Execute the program in a file (showing it first using cat):

> cat program.pls
; define and add two numbers
(begin
  (define a 1)
  (define b 2)
  (+ b a)
)
> plotscript program.pls
(3)

Execute some expressions in the REPL:

> plotscript
plotscript> (define a 12)
(12)
plotscript> (define b 10)
(10)
plotscript> (- a b c)
Error: unknown symbol
plotscript> (- a b)
(2)
plotscript> (- 12 10)
(2)

Unit Tests

Each module of code above has a set of unit tests covering its functionality using Catch, e.g. basic tests for the interpreter module are included in the file interpreter_tests.cpp. These tests are built as part of the overall project using CMake as described below. These are examples of the kind of tests you will be writing during the semester.

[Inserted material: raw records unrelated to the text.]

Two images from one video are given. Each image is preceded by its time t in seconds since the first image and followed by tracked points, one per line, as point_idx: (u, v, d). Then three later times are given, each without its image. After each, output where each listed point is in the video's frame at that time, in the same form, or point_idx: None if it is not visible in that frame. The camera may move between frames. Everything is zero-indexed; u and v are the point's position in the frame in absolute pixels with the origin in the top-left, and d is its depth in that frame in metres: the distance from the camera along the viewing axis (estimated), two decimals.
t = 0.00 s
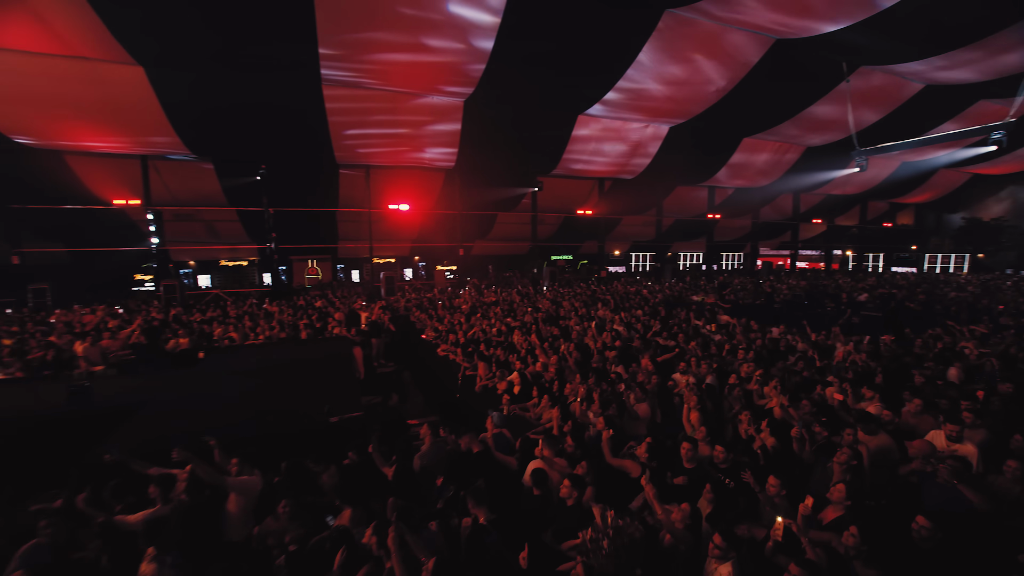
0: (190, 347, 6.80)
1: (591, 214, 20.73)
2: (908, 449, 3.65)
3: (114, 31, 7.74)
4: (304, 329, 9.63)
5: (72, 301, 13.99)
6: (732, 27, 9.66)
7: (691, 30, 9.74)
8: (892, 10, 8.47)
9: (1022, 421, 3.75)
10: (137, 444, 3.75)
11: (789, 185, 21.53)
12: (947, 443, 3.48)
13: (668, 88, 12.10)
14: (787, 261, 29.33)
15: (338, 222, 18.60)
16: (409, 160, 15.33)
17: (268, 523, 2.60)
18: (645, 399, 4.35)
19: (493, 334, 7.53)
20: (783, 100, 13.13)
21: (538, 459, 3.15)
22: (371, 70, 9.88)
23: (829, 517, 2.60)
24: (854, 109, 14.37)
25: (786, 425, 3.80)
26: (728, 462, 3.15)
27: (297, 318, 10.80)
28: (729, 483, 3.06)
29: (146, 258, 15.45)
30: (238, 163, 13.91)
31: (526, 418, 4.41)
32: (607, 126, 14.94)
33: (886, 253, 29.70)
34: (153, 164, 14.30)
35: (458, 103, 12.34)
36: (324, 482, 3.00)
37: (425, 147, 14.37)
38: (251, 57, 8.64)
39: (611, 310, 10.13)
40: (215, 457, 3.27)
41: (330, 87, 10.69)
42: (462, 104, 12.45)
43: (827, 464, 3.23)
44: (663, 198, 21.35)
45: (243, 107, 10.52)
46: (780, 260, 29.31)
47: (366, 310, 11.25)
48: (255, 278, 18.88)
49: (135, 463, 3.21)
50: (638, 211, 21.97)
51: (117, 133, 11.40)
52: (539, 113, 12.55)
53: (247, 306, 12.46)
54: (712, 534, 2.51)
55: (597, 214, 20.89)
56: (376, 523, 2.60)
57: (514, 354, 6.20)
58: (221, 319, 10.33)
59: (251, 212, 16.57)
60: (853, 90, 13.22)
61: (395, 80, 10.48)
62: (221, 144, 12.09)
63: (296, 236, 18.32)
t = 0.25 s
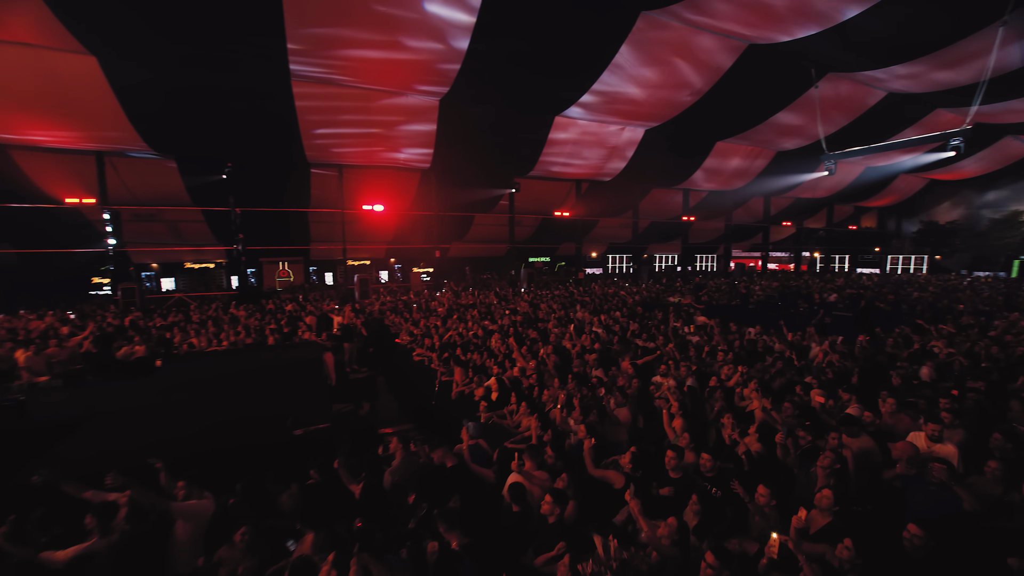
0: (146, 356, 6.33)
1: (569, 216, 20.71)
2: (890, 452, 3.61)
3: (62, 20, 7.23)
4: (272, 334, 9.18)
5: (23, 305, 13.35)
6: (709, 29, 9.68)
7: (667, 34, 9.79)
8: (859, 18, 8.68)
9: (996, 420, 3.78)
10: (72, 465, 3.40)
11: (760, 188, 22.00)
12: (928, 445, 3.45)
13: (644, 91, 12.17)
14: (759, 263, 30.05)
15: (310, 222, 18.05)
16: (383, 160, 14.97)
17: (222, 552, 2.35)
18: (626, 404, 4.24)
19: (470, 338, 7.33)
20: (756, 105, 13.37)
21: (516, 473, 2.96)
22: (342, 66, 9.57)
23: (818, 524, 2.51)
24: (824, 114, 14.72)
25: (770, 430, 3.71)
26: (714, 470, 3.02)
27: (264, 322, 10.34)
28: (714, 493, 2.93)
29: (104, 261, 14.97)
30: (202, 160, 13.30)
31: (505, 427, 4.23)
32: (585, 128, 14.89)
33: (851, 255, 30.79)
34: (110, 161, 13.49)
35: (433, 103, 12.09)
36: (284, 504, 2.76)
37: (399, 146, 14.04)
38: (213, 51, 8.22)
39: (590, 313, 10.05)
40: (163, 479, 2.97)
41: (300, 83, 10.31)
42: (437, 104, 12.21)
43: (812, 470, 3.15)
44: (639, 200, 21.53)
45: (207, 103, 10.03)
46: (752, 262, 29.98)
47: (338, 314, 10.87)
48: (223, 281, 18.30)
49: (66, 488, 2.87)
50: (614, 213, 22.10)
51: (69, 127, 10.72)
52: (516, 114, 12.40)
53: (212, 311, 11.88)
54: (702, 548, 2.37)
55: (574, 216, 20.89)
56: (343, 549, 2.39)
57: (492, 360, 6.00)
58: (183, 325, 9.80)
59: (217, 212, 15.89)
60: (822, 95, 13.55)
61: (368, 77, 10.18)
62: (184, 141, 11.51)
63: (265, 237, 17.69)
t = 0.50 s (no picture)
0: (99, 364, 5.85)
1: (548, 216, 20.66)
2: (875, 453, 3.57)
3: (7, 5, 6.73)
4: (239, 339, 8.75)
5: None
6: (688, 31, 9.72)
7: (647, 36, 9.76)
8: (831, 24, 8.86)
9: (974, 418, 3.79)
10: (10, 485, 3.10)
11: (734, 189, 22.40)
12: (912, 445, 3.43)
13: (622, 92, 12.13)
14: (733, 263, 30.62)
15: (281, 222, 17.48)
16: (358, 158, 14.59)
17: None
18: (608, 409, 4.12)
19: (448, 341, 7.10)
20: (732, 108, 13.54)
21: (496, 488, 2.78)
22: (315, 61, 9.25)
23: (810, 534, 2.43)
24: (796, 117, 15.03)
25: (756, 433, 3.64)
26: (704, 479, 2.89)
27: (232, 326, 9.90)
28: (704, 503, 2.81)
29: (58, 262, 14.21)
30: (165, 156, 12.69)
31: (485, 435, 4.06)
32: (564, 128, 14.82)
33: (821, 255, 31.70)
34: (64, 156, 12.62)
35: (409, 101, 11.82)
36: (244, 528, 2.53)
37: (375, 144, 13.70)
38: (176, 42, 7.82)
39: (570, 313, 9.94)
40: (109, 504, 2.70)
41: (270, 77, 9.92)
42: (414, 102, 11.95)
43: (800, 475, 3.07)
44: (617, 201, 21.64)
45: (170, 96, 9.54)
46: (727, 262, 30.54)
47: (311, 317, 10.53)
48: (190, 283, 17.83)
49: None
50: (593, 213, 22.14)
51: (18, 119, 10.04)
52: (495, 112, 12.27)
53: (176, 314, 11.34)
54: (695, 562, 2.24)
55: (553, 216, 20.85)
56: None
57: (471, 364, 5.81)
58: (143, 329, 9.29)
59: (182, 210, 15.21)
60: (795, 98, 13.81)
61: (341, 72, 9.86)
62: (146, 136, 10.94)
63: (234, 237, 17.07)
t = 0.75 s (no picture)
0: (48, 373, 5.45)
1: (529, 216, 20.50)
2: (864, 455, 3.47)
3: None
4: (206, 342, 8.30)
5: None
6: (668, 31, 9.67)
7: (623, 36, 9.63)
8: (808, 26, 8.96)
9: (957, 419, 3.76)
10: None
11: (712, 190, 22.66)
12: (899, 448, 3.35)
13: (601, 92, 12.03)
14: (711, 263, 31.08)
15: (253, 221, 16.88)
16: (333, 155, 14.14)
17: None
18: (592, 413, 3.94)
19: (426, 344, 6.84)
20: (710, 109, 13.62)
21: (474, 505, 2.58)
22: (284, 53, 8.87)
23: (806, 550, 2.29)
24: (772, 118, 15.19)
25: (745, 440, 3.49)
26: (696, 490, 2.75)
27: (199, 330, 9.41)
28: (694, 516, 2.66)
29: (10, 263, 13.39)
30: (126, 151, 12.05)
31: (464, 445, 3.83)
32: (543, 127, 14.61)
33: (795, 255, 32.39)
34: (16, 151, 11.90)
35: (386, 98, 11.50)
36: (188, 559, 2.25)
37: (350, 142, 13.29)
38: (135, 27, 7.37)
39: (552, 314, 9.79)
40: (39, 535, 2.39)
41: (237, 69, 9.50)
42: (391, 100, 11.63)
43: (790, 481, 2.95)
44: (598, 201, 21.62)
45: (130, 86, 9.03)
46: (705, 262, 30.91)
47: (283, 320, 10.11)
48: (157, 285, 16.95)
49: None
50: (574, 214, 22.14)
51: None
52: (474, 109, 12.03)
53: (139, 318, 10.75)
54: None
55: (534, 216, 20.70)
56: None
57: (449, 368, 5.57)
58: (102, 334, 8.75)
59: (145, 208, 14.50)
60: (770, 100, 13.95)
61: (313, 66, 9.51)
62: (105, 128, 10.35)
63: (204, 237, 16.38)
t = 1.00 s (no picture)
0: None
1: (508, 216, 20.33)
2: (852, 459, 3.40)
3: None
4: (168, 348, 7.82)
5: None
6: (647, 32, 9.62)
7: (598, 34, 9.46)
8: (785, 30, 9.07)
9: (941, 422, 3.72)
10: None
11: (690, 191, 22.89)
12: (884, 452, 3.31)
13: (579, 91, 11.89)
14: (688, 263, 31.53)
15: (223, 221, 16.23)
16: (307, 153, 13.69)
17: None
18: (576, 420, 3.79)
19: (403, 348, 6.58)
20: (689, 110, 13.68)
21: (451, 527, 2.40)
22: (254, 45, 8.48)
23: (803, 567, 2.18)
24: (748, 120, 15.36)
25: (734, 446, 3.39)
26: (687, 503, 2.61)
27: (162, 335, 8.91)
28: (686, 530, 2.55)
29: None
30: (83, 145, 11.37)
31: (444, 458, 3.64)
32: (522, 127, 14.41)
33: (769, 255, 33.08)
34: None
35: (361, 95, 11.17)
36: None
37: (324, 140, 12.88)
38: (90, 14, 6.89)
39: (532, 316, 9.65)
40: None
41: (203, 61, 9.05)
42: (367, 97, 11.30)
43: (780, 489, 2.85)
44: (577, 201, 21.58)
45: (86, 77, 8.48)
46: (682, 262, 31.28)
47: (253, 324, 9.67)
48: (120, 287, 16.14)
49: None
50: (554, 214, 22.09)
51: None
52: (453, 107, 11.79)
53: (97, 322, 10.14)
54: None
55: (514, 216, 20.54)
56: None
57: (427, 374, 5.34)
58: (54, 340, 8.18)
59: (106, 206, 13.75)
60: (747, 102, 14.09)
61: (285, 60, 9.13)
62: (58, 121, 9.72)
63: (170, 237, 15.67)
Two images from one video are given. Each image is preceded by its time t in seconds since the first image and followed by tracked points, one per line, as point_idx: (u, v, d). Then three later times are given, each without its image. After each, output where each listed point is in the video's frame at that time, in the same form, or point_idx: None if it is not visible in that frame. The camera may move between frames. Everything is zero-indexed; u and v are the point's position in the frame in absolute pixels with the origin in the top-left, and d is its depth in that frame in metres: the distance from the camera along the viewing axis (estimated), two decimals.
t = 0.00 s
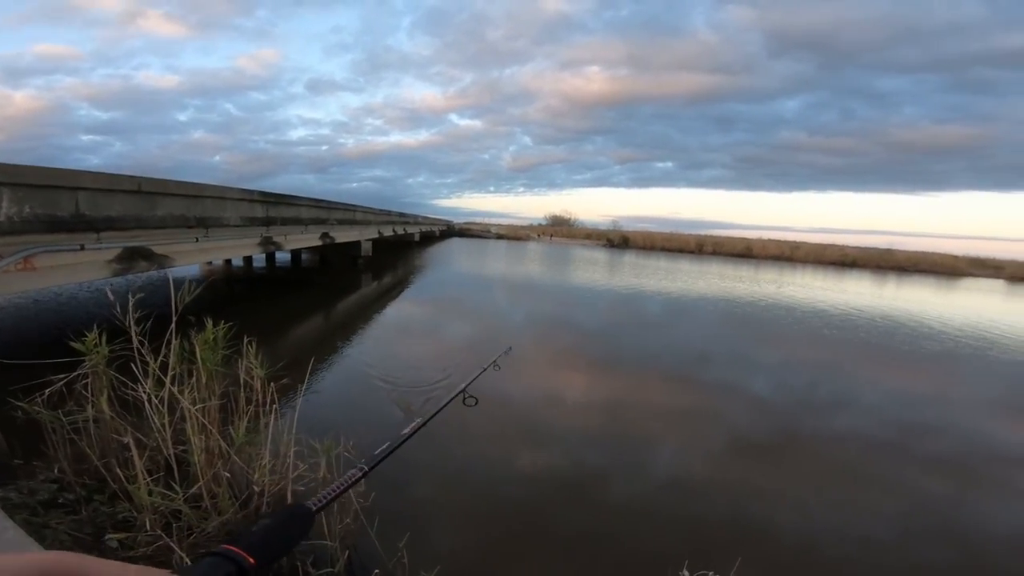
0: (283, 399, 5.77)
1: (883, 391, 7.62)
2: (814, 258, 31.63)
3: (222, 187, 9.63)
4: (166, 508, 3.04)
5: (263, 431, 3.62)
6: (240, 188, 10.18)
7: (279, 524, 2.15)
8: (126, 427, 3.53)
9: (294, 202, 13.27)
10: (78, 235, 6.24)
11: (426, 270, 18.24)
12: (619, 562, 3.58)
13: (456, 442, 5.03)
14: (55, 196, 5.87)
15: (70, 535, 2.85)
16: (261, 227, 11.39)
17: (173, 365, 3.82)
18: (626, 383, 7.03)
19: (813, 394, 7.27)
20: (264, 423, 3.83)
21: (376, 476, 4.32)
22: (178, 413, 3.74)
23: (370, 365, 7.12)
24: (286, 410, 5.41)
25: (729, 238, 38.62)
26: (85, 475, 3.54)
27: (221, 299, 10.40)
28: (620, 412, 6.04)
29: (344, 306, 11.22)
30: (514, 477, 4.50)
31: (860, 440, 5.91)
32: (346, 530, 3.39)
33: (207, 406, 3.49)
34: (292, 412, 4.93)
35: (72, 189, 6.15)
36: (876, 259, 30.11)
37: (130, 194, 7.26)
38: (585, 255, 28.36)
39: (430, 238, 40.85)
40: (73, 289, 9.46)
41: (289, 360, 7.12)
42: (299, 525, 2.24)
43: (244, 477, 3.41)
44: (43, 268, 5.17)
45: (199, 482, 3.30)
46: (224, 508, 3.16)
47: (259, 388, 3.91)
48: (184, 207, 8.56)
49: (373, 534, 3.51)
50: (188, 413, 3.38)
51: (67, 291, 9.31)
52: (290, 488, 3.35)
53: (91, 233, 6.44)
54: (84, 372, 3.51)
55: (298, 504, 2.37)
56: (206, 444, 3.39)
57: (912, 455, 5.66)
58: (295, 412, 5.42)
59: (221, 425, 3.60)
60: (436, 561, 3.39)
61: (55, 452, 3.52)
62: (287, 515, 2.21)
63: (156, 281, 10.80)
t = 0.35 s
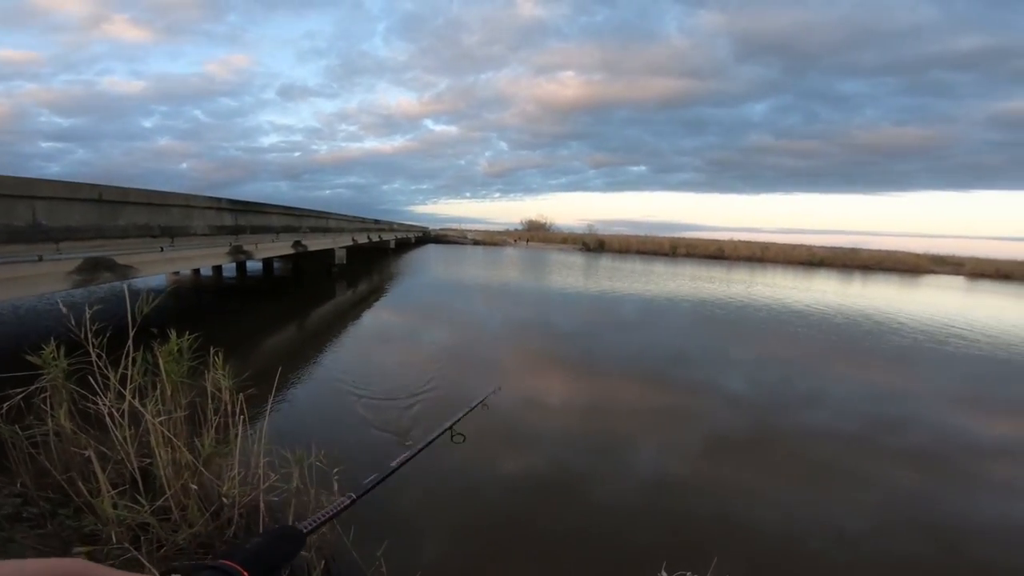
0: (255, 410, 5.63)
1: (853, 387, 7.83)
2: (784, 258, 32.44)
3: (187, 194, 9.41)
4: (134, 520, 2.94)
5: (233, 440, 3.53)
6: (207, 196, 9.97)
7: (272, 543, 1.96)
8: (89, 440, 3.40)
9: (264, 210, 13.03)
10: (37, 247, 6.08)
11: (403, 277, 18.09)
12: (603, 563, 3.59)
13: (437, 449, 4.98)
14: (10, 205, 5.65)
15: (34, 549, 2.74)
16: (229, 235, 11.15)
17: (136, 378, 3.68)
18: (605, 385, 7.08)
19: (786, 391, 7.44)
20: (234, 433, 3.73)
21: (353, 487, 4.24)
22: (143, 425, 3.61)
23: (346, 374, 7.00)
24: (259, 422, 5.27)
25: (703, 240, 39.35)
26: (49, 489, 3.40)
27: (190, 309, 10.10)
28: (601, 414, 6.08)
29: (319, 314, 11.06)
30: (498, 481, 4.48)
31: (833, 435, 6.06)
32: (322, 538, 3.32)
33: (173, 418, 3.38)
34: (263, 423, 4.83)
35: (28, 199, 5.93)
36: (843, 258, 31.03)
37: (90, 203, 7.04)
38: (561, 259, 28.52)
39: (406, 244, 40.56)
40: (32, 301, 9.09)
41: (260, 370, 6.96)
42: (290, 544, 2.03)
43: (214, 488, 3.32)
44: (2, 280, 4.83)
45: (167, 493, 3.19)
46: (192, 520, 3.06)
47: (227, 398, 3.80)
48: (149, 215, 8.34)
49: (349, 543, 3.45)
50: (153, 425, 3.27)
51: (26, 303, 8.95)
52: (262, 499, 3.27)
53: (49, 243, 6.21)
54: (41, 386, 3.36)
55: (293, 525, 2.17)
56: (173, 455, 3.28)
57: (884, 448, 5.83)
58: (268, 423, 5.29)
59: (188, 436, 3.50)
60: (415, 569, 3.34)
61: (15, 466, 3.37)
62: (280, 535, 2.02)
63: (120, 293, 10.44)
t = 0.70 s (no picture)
0: (252, 412, 5.62)
1: (852, 381, 7.86)
2: (781, 253, 32.51)
3: (182, 196, 9.39)
4: (132, 524, 2.94)
5: (230, 442, 3.52)
6: (202, 197, 9.95)
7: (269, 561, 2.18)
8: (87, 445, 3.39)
9: (260, 211, 13.00)
10: (32, 251, 6.06)
11: (401, 276, 18.09)
12: (605, 559, 3.60)
13: (437, 448, 5.00)
14: (4, 210, 5.63)
15: (33, 553, 2.74)
16: (225, 237, 11.14)
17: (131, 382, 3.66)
18: (604, 381, 7.09)
19: (785, 385, 7.45)
20: (230, 435, 3.73)
21: (351, 487, 4.25)
22: (140, 428, 3.60)
23: (344, 375, 7.00)
24: (256, 424, 5.27)
25: (700, 235, 39.37)
26: (48, 493, 3.39)
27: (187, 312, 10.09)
28: (601, 411, 6.09)
29: (316, 315, 11.04)
30: (498, 479, 4.49)
31: (831, 429, 6.08)
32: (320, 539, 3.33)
33: (169, 421, 3.36)
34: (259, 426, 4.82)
35: (22, 203, 5.91)
36: (840, 251, 31.10)
37: (85, 206, 7.02)
38: (559, 256, 28.51)
39: (404, 243, 40.51)
40: (28, 306, 9.06)
41: (258, 372, 6.96)
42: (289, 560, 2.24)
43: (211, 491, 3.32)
44: None
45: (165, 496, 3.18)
46: (190, 522, 3.07)
47: (223, 401, 3.80)
48: (144, 218, 8.32)
49: (347, 545, 3.45)
50: (150, 428, 3.26)
51: (22, 309, 8.91)
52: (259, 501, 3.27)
53: (43, 247, 6.19)
54: (37, 391, 3.34)
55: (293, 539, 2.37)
56: (170, 458, 3.28)
57: (882, 442, 5.85)
58: (266, 425, 5.29)
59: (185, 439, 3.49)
60: (413, 568, 3.36)
61: (12, 471, 3.35)
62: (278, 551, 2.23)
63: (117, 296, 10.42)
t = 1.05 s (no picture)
0: (258, 407, 5.66)
1: (861, 369, 7.80)
2: (788, 241, 32.23)
3: (184, 193, 9.42)
4: (138, 519, 2.97)
5: (233, 437, 3.54)
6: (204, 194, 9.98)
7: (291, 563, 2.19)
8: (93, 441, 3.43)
9: (262, 208, 13.01)
10: (35, 250, 6.10)
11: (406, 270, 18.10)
12: (611, 552, 3.59)
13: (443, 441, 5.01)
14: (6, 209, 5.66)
15: (42, 549, 2.78)
16: (228, 233, 11.18)
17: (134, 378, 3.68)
18: (610, 372, 7.08)
19: (792, 374, 7.40)
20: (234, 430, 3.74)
21: (356, 480, 4.27)
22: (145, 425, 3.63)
23: (349, 369, 7.03)
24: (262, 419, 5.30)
25: (705, 224, 39.13)
26: (58, 490, 3.44)
27: (193, 308, 10.17)
28: (607, 401, 6.08)
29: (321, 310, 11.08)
30: (505, 472, 4.50)
31: (839, 419, 6.04)
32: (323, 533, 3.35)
33: (172, 417, 3.38)
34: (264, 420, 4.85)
35: (24, 203, 5.94)
36: (847, 238, 30.80)
37: (87, 205, 7.06)
38: (563, 246, 28.39)
39: (408, 236, 40.50)
40: (36, 305, 9.16)
41: (264, 367, 7.00)
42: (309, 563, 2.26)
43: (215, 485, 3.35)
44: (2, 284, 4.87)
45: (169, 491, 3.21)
46: (194, 517, 3.09)
47: (225, 395, 3.81)
48: (147, 216, 8.36)
49: (351, 538, 3.47)
50: (152, 424, 3.28)
51: (29, 309, 8.99)
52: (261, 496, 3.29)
53: (47, 246, 6.23)
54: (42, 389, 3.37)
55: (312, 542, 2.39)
56: (174, 454, 3.30)
57: (891, 431, 5.80)
58: (271, 419, 5.33)
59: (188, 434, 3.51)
60: (417, 562, 3.37)
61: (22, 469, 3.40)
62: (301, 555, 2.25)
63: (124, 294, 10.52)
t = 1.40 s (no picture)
0: (270, 395, 5.73)
1: (875, 355, 7.72)
2: (801, 224, 31.81)
3: (193, 184, 9.50)
4: (151, 509, 3.03)
5: (242, 425, 3.58)
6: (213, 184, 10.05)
7: (278, 511, 2.14)
8: (108, 431, 3.49)
9: (271, 198, 13.08)
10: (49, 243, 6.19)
11: (415, 257, 18.16)
12: (620, 539, 3.61)
13: (454, 427, 5.06)
14: (19, 203, 5.73)
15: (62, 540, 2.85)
16: (238, 223, 11.28)
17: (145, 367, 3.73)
18: (621, 358, 7.07)
19: (805, 360, 7.35)
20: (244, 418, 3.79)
21: (363, 467, 4.33)
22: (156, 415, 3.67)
23: (360, 356, 7.09)
24: (273, 407, 5.36)
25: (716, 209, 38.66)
26: (76, 480, 3.52)
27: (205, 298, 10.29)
28: (618, 387, 6.09)
29: (331, 298, 11.14)
30: (516, 458, 4.54)
31: (852, 405, 5.99)
32: (331, 519, 3.41)
33: (182, 406, 3.42)
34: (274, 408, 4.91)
35: (35, 196, 6.01)
36: (862, 222, 30.31)
37: (98, 198, 7.15)
38: (574, 231, 28.25)
39: (417, 224, 40.55)
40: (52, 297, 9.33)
41: (275, 355, 7.07)
42: (293, 512, 2.21)
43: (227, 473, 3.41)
44: (18, 277, 4.97)
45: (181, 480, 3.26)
46: (206, 505, 3.15)
47: (236, 383, 3.85)
48: (156, 207, 8.44)
49: (358, 524, 3.51)
50: (163, 413, 3.33)
51: (44, 301, 9.14)
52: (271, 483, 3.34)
53: (61, 239, 6.33)
54: (56, 380, 3.43)
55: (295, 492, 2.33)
56: (185, 442, 3.35)
57: (905, 418, 5.75)
58: (284, 407, 5.40)
59: (199, 422, 3.55)
60: (423, 547, 3.42)
61: (41, 460, 3.48)
62: (286, 502, 2.20)
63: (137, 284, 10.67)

Using CMake to build and test the software

The repository contains a CMakeLists.txt file that sets up the tests and builds the plotscript executable.

In the virtual machine this translates to the following:

> cd ~
> cmake /vagrant
> make
> make test

This treats the source directory as the shared host directory (/vagrant) and places the build in the home directory of the virtual machine user (/home/vagrant). Using CMake on your host system will vary slightly by platform and compiler/IDE.

The reference environment also includes tools for memory and coverage analysis. To run them (after doing the above):

> make memtest
> make coverage

We will discuss these tools in class.

Notes

[1]: This distinction is not always clear, many interpreters do compile to machine code or to a virtual machine. These are called just-in-time or JITing interpreters.